| Action item |
From the material below, retype exactly the lines that begin at the line with "See the log" and end after the line with "langs te gaan. Wij fietsen en wonen hier. Het"; pictures stay out of the copy.

######

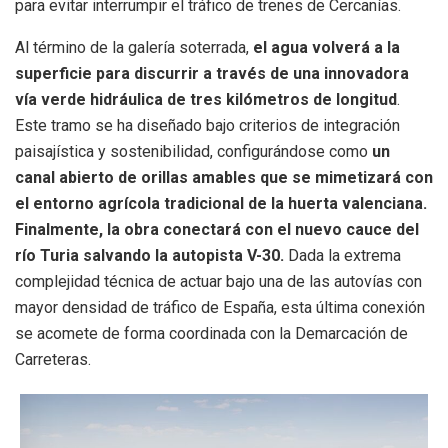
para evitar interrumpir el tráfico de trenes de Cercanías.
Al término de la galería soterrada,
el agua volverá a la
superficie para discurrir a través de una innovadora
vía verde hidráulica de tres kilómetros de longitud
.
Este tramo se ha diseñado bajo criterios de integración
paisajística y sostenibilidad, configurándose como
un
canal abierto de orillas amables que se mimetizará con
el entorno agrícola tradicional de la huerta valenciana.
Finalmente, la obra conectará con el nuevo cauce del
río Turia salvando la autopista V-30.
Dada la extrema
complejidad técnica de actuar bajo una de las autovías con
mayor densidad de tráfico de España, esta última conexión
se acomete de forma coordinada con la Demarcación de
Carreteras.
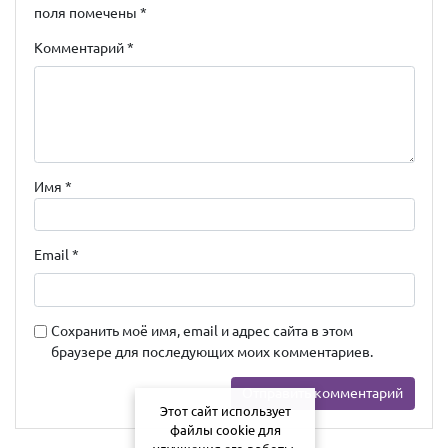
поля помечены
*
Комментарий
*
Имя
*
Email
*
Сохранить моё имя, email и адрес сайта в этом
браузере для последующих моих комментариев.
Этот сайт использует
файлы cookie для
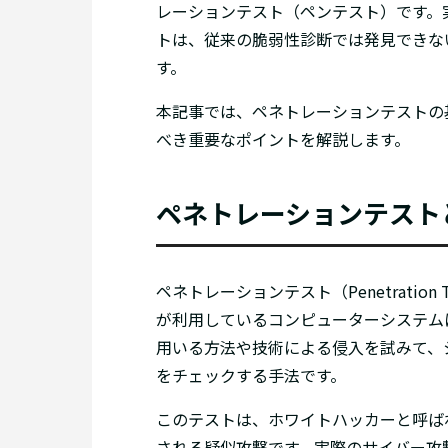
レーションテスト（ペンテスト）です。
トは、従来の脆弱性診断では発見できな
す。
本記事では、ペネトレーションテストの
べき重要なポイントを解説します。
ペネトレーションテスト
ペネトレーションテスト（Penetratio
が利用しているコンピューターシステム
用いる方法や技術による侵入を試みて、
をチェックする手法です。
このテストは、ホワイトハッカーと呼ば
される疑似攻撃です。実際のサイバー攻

######

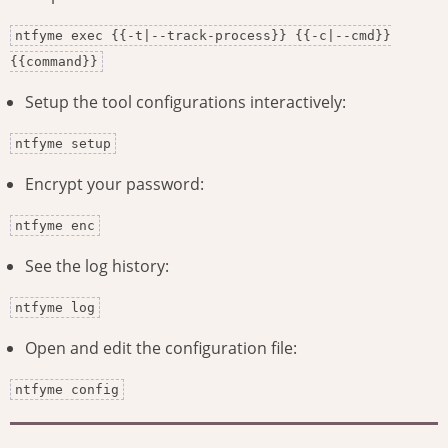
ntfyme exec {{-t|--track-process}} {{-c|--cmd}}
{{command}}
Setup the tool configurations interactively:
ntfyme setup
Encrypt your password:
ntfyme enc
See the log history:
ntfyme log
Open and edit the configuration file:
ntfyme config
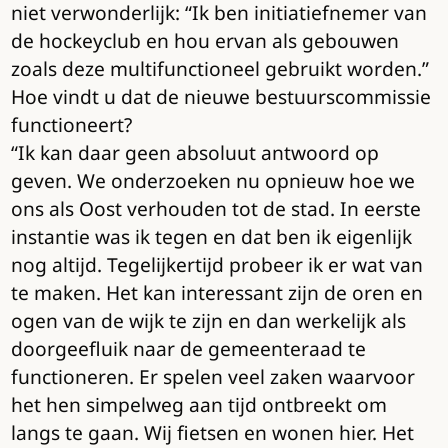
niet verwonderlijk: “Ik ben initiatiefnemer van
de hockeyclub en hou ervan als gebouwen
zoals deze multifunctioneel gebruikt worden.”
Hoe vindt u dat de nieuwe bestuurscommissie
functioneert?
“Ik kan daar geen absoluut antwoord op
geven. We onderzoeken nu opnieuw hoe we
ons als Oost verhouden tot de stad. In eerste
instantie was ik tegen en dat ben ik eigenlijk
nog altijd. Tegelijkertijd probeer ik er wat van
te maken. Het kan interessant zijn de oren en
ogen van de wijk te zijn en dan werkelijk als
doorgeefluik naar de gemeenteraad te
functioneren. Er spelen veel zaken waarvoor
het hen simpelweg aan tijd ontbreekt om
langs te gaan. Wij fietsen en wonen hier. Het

######

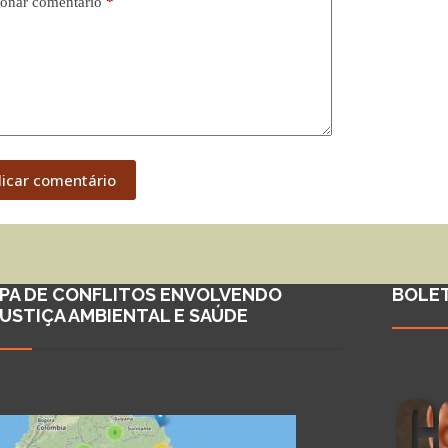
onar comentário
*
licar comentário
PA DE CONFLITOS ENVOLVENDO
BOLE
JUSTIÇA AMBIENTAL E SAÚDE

######

| Solution to this exercise |
See the log history:
ntfyme log
Open and edit the configuration file:
ntfyme config
niet verwonderlijk: “Ik ben initiatiefnemer van
de hockeyclub en hou ervan als gebouwen
zoals deze multifunctioneel gebruikt worden.”
Hoe vindt u dat de nieuwe bestuurscommissie
functioneert?
“Ik kan daar geen absoluut antwoord op
geven. We onderzoeken nu opnieuw hoe we
ons als Oost verhouden tot de stad. In eerste
instantie was ik tegen en dat ben ik eigenlijk
nog altijd. Tegelijkertijd probeer ik er wat van
te maken. Het kan interessant zijn de oren en
ogen van de wijk te zijn en dan werkelijk als
doorgeefluik naar de gemeenteraad te
functioneren. Er spelen veel zaken waarvoor
het hen simpelweg aan tijd ontbreekt om
langs te gaan. Wij fietsen en wonen hier. Het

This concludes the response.